→ **ACTIVITY**
Starting with the line that contains "(1) **DNS查询**。客户端首先需要根据 URI" and going on through the line that contains "地址，查询就可以立即完成。因为大多数 Web 浏览器浏览的都是少数常用站点，所以通常都可以很快地将主机名解析出来。", rewrite those lines with "主机名" replaced by "域名" and everything else left unchanged.

→ **GIVEN DATA**
Start of Block

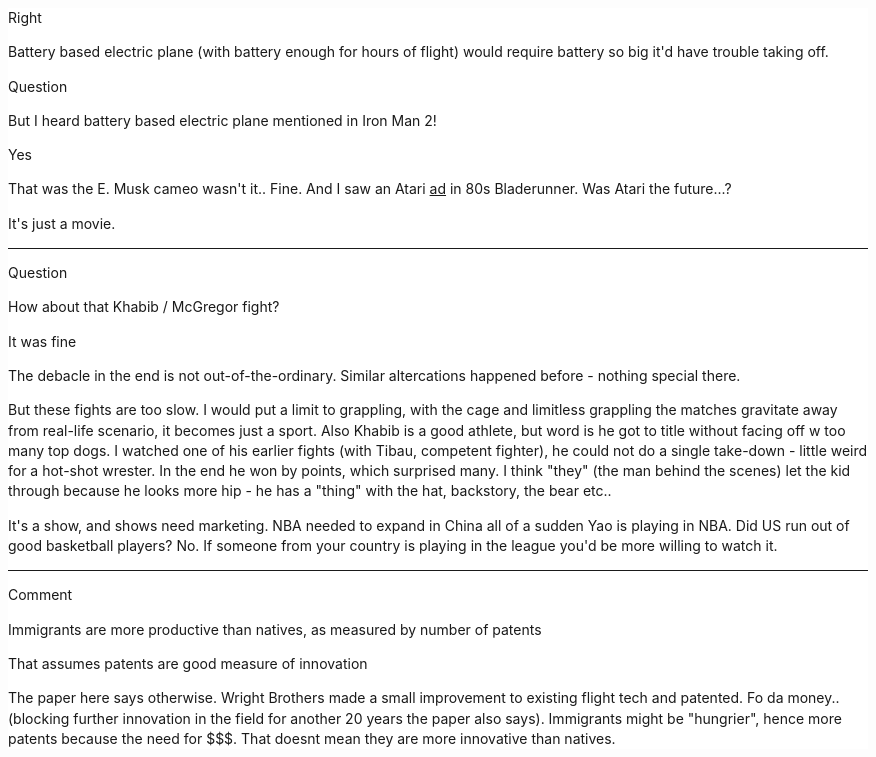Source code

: Right

Battery based electric plane (with battery enough for hours of flight)
would require battery so big it'd have trouble taking off.

Question

But I heard battery based electric plane mentioned in Iron Man 2!

Yes

That was the E. Musk cameo wasn't it.. Fine. And I saw an Atari
[ad](borregas_syd_mead_bladerunner_1.jpg) in 80s Bladerunner. Was
Atari the future...?

It's just a movie.

---

Question

How about that Khabib / McGregor fight?

It was fine

The debacle in the end is not out-of-the-ordinary. Similar
altercations happened before - nothing special there.

But these fights are too slow. I would put a limit to grappling, with
the cage and limitless grappling the matches gravitate away from
real-life scenario, it becomes just a sport. Also Khabib is a good
athlete, but word is he got to title without facing off w too many top
dogs. I watched one of his earlier fights (with Tibau, competent
fighter), he could not do a single take-down - little weird for a
hot-shot wrester. In the end he won by points, which surprised many. I
think "they" (the man behind the scenes) let the kid through because
he looks more hip - he has a "thing" with the hat, backstory, the bear
etc..

It's a show, and shows need marketing. NBA needed to expand in China
all of a sudden Yao is playing in NBA. Did US run out of good
basketball players? No. If someone from your country is playing in the
league you'd be more willing to watch it.

---

Comment

Immigrants are more productive than natives, as measured by number of
patents

That assumes patents are good measure of innovation

The paper here says otherwise. Wright Brothers made a small
improvement to existing flight tech and patented. Fo da
money.. (blocking further innovation in the field for another 20 years
the paper also says). Immigrants might be "hungrier", hence more
patents because the need for $$$. That doesnt mean they are more
innovative than natives.
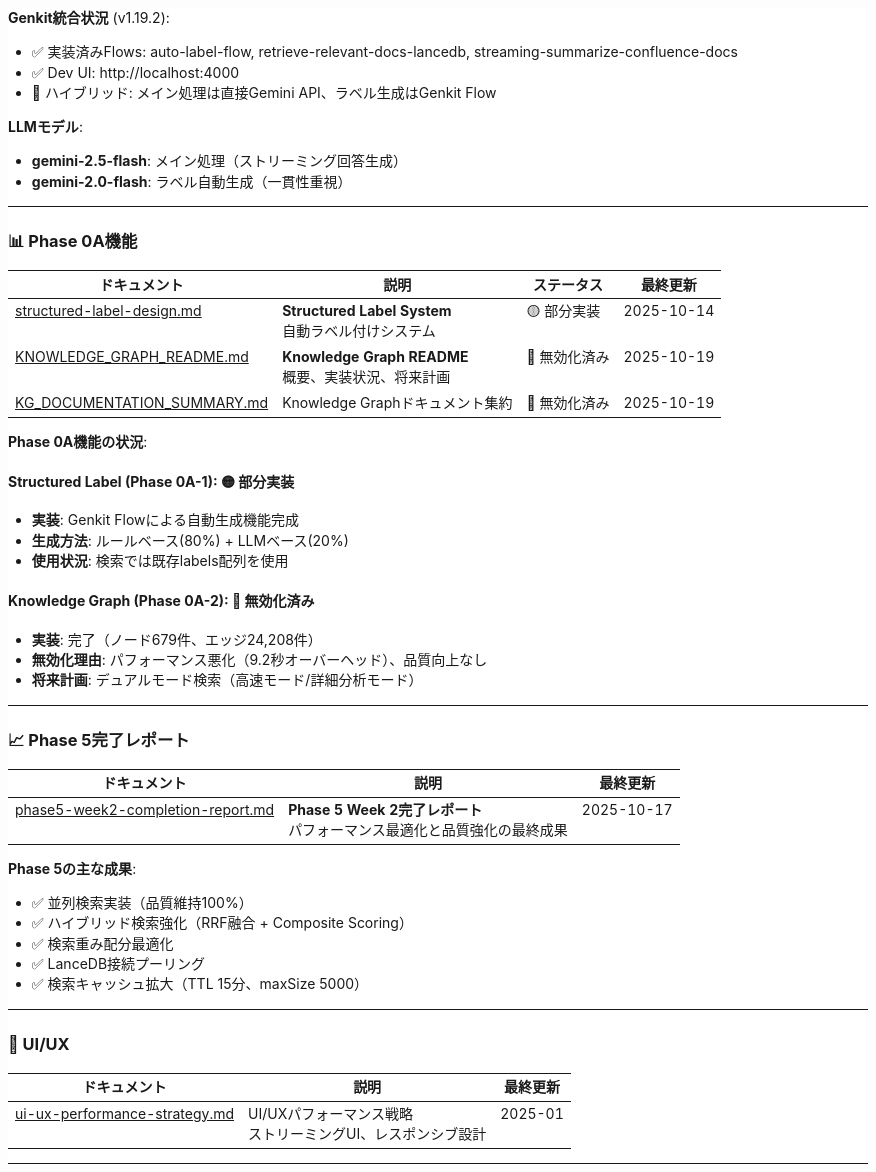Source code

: **Genkit統合状況** (v1.19.2):
- ✅ 実装済みFlows: auto-label-flow, retrieve-relevant-docs-lancedb, streaming-summarize-confluence-docs
- ✅ Dev UI: http://localhost:4000
- 🔄 ハイブリッド: メイン処理は直接Gemini API、ラベル生成はGenkit Flow

**LLMモデル**:
- **gemini-2.5-flash**: メイン処理（ストリーミング回答生成）
- **gemini-2.0-flash**: ラベル自動生成（一貫性重視）

---

### 📊 Phase 0A機能

| ドキュメント | 説明 | ステータス | 最終更新 |
|------------|------|---------|---------|
| [structured-label-design.md](./structured-label-design.md) | **Structured Label System**<br>自動ラベル付けシステム | 🟡 部分実装 | 2025-10-14 |
| [KNOWLEDGE_GRAPH_README.md](./KNOWLEDGE_GRAPH_README.md) | **Knowledge Graph README**<br>概要、実装状況、将来計画 | 🔴 無効化済み | 2025-10-19 |
| [KG_DOCUMENTATION_SUMMARY.md](./KG_DOCUMENTATION_SUMMARY.md) | Knowledge Graphドキュメント集約 | 🔴 無効化済み | 2025-10-19 |

**Phase 0A機能の状況**:

#### Structured Label (Phase 0A-1): 🟡 部分実装
- **実装**: Genkit Flowによる自動生成機能完成
- **生成方法**: ルールベース(80%) + LLMベース(20%)
- **使用状況**: 検索では既存labels配列を使用

#### Knowledge Graph (Phase 0A-2): 🔴 無効化済み
- **実装**: 完了（ノード679件、エッジ24,208件）
- **無効化理由**: パフォーマンス悪化（9.2秒オーバーヘッド）、品質向上なし
- **将来計画**: デュアルモード検索（高速モード/詳細分析モード）

---

### 📈 Phase 5完了レポート

| ドキュメント | 説明 | 最終更新 |
|------------|------|---------|
| [phase5-week2-completion-report.md](./phase5-week2-completion-report.md) | **Phase 5 Week 2完了レポート**<br>パフォーマンス最適化と品質強化の最終成果 | 2025-10-17 |

**Phase 5の主な成果**:
- ✅ 並列検索実装（品質維持100%）
- ✅ ハイブリッド検索強化（RRF融合 + Composite Scoring）
- ✅ 検索重み配分最適化
- ✅ LanceDB接続プーリング
- ✅ 検索キャッシュ拡大（TTL 15分、maxSize 5000）

---

### 🎨 UI/UX

| ドキュメント | 説明 | 最終更新 |
|------------|------|---------|
| [ui-ux-performance-strategy.md](./ui-ux-performance-strategy.md) | UI/UXパフォーマンス戦略<br>ストリーミングUI、レスポンシブ設計 | 2025-01 |

---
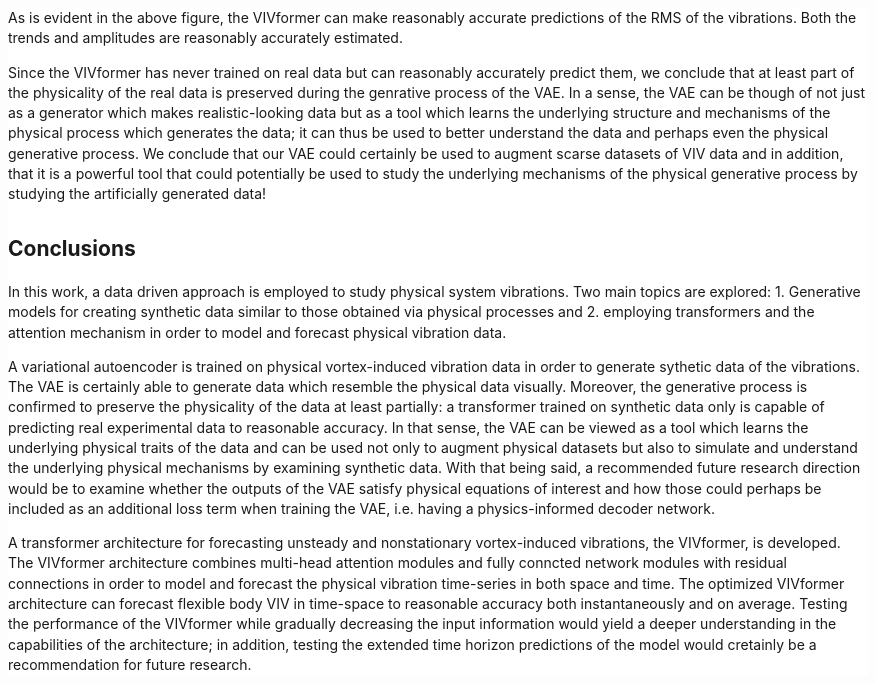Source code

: As is evident in the above figure, the VIVformer can make reasonably accurate predictions of the RMS of the vibrations. Both the trends and amplitudes are reasonably accurately estimated.

Since the VIVformer has never trained on real data but can reasonably accurately predict them, we conclude that at least part of the physicality of the real data is preserved during the genrative process of the VAE. In a sense, the VAE can be though of not just as a generator which makes realistic-looking data but as a tool which learns the underlying structure and mechanisms of the physical process which generates the data; it can thus be used to better understand the data and perhaps even the physical generative process. We conclude that our VAE could certainly be used to augment scarse datasets of VIV data and in addition, that it is a powerful tool that could potentially be used to study the underlying mechanisms of the physical generative process by studying the artificially generated data!

## Conclusions

In this work, a data driven approach is employed to study physical system vibrations. Two main topics are explored: 1. Generative models for creating synthetic data similar to those obtained via physical processes and 2. employing transformers and the attention mechanism in order to model and forecast physical vibration data.  

A variational autoencoder is trained on physical vortex-induced vibration data in order to generate sythetic data of the vibrations. The VAE is certainly able to generate data which resemble the physical data visually. Moreover, the generative process is confirmed to preserve the physicality of the data at least partially: a transformer trained on synthetic data only is capable of predicting real experimental data to reasonable accuracy. In that sense, the VAE can be viewed as a tool which learns the underlying physical traits of the data and can be used not only to augment physical datasets but also to simulate and understand the underlying physical mechanisms by examining synthetic data. With that being said, a recommended future research direction would be to examine whether the outputs of the VAE satisfy physical equations of interest and how those could perhaps be included as an additional loss term when training the VAE, i.e. having a physics-informed decoder network. 

A transformer architecture for forecasting unsteady and nonstationary vortex-induced vibrations, the VIVformer, is developed. The VIVformer architecture combines multi-head attention modules and fully conncted network modules with residual connections in order to model and forecast the physical vibration time-series in both space and time. The optimized VIVformer architecture can forecast flexible body VIV in time-space to reasonable accuracy both instantaneously and on average. Testing the performance of the VIVformer while gradually decreasing the input information would yield a deeper understanding in the capabilities of the architecture; in addition, testing the extended time horizon predictions of the model would cretainly be a recommendation for future research. 


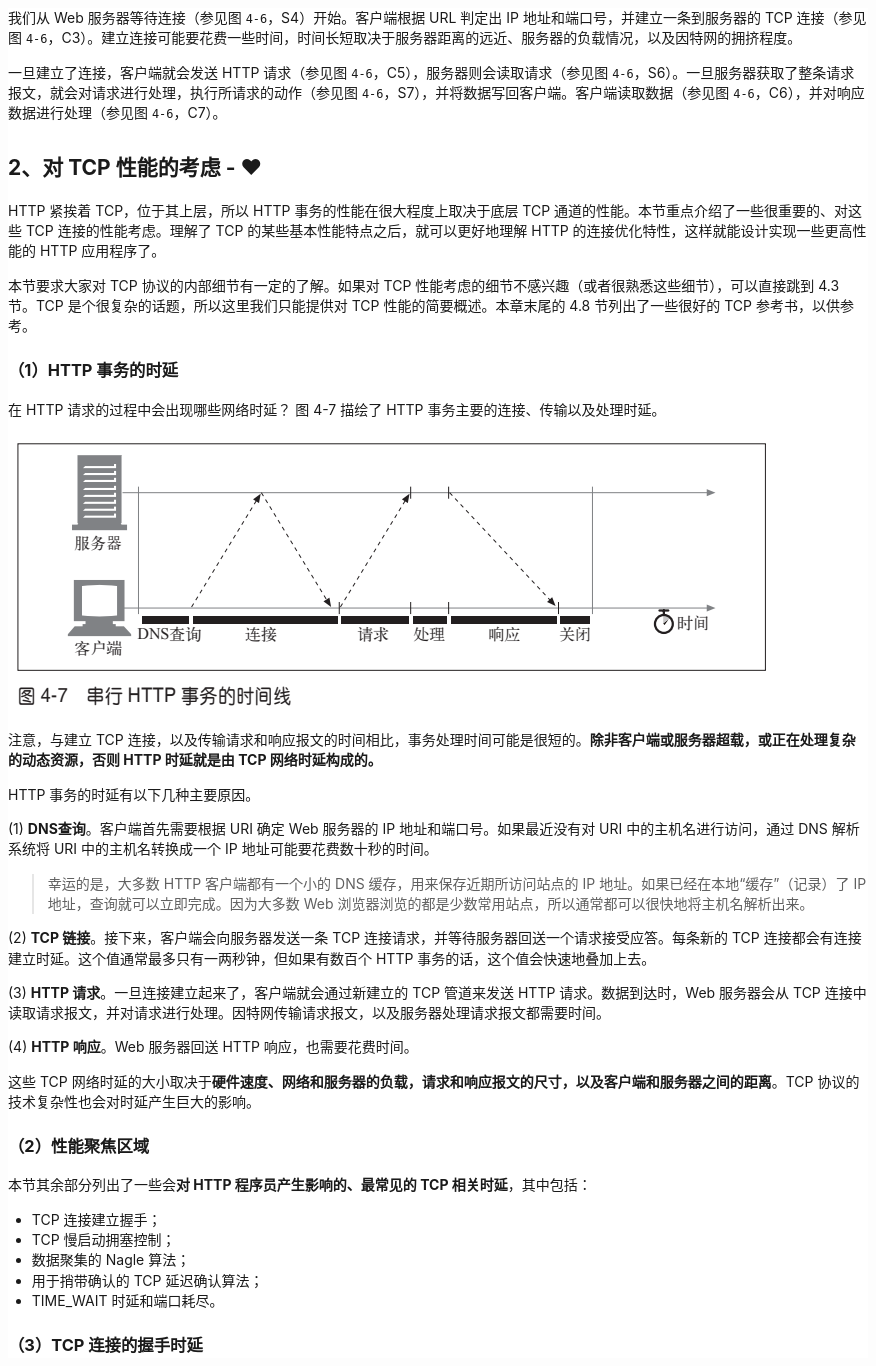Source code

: 我们从 Web 服务器等待连接（参见图 `4-6`，S4）开始。客户端根据 URL 判定出 IP 地址和端口号，并建立一条到服务器的 TCP 连接（参见图 `4-6`，C3）。建立连接可能要花费一些时间，时间长短取决于服务器距离的远近、服务器的负载情况，以及因特网的拥挤程度。

一旦建立了连接，客户端就会发送 HTTP 请求（参见图 `4-6`，C5），服务器则会读取请求（参见图 `4-6`，S6）。一旦服务器获取了整条请求报文，就会对请求进行处理，执行所请求的动作（参见图 `4-6`，S7），并将数据写回客户端。客户端读取数据（参见图 `4-6`，C6），并对响应数据进行处理（参见图 `4-6`，C7）。

## 2、对 TCP 性能的考虑 - ♥

HTTP 紧挨着 TCP，位于其上层，所以 HTTP 事务的性能在很大程度上取决于底层 TCP 通道的性能。本节重点介绍了一些很重要的、对这些 TCP 连接的性能考虑。理解了 TCP 的某些基本性能特点之后，就可以更好地理解 HTTP 的连接优化特性，这样就能设计实现一些更高性能的 HTTP 应用程序了。

本节要求大家对 TCP 协议的内部细节有一定的了解。如果对 TCP 性能考虑的细节不感兴趣（或者很熟悉这些细节），可以直接跳到 4.3 节。TCP 是个很复杂的话题，所以这里我们只能提供对 TCP 性能的简要概述。本章末尾的 4.8 节列出了一些很好的 TCP 参考书，以供参考。

### （1）HTTP 事务的时延
在 HTTP 请求的过程中会出现哪些网络时延？ 图 4-7 描绘了 HTTP 事务主要的连接、传输以及处理时延。

![img](./imgs/29.png)

注意，与建立 TCP 连接，以及传输请求和响应报文的时间相比，事务处理时间可能是很短的。**除非客户端或服务器超载，或正在处理复杂的动态资源，否则 HTTP 时延就是由 TCP 网络时延构成的。**

HTTP 事务的时延有以下几种主要原因。

(1) **DNS查询**。客户端首先需要根据 URI 确定 Web 服务器的 IP 地址和端口号。如果最近没有对 URI 中的主机名进行访问，通过 DNS 解析系统将 URI 中的主机名转换成一个 IP 地址可能要花费数十秒的时间。
>幸运的是，大多数 HTTP 客户端都有一个小的 DNS 缓存，用来保存近期所访问站点的 IP 地址。如果已经在本地“缓存”（记录）了 IP 地址，查询就可以立即完成。因为大多数 Web 浏览器浏览的都是少数常用站点，所以通常都可以很快地将主机名解析出来。

(2) **TCP 链接**。接下来，客户端会向服务器发送一条 TCP 连接请求，并等待服务器回送一个请求接受应答。每条新的 TCP 连接都会有连接建立时延。这个值通常最多只有一两秒钟，但如果有数百个 HTTP 事务的话，这个值会快速地叠加上去。

(3) **HTTP 请求**。一旦连接建立起来了，客户端就会通过新建立的 TCP 管道来发送 HTTP 请求。数据到达时，Web 服务器会从 TCP 连接中读取请求报文，并对请求进行处理。因特网传输请求报文，以及服务器处理请求报文都需要时间。

(4) **HTTP 响应**。Web 服务器回送 HTTP 响应，也需要花费时间。

这些 TCP 网络时延的大小取决于**硬件速度、网络和服务器的负载，请求和响应报文的尺寸，以及客户端和服务器之间的距离**。TCP 协议的技术复杂性也会对时延产生巨大的影响。

### （2）性能聚焦区域

本节其余部分列出了一些会**对 HTTP 程序员产生影响的、最常见的 TCP 相关时延**，其中包括：
- TCP 连接建立握手；
- TCP 慢启动拥塞控制；
- 数据聚集的 Nagle 算法；
- 用于捎带确认的 TCP 延迟确认算法；
- TIME_WAIT 时延和端口耗尽。
### （3）TCP 连接的握手时延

End of Block

→ **ANSWER SECTION**
(1) **DNS查询**。客户端首先需要根据 URI 确定 Web 服务器的 IP 地址和端口号。如果最近没有对 URI 中的域名进行访问，通过 DNS 解析系统将 URI 中的域名转换成一个 IP 地址可能要花费数十秒的时间。
>幸运的是，大多数 HTTP 客户端都有一个小的 DNS 缓存，用来保存近期所访问站点的 IP 地址。如果已经在本地“缓存”（记录）了 IP 地址，查询就可以立即完成。因为大多数 Web 浏览器浏览的都是少数常用站点，所以通常都可以很快地将域名解析出来。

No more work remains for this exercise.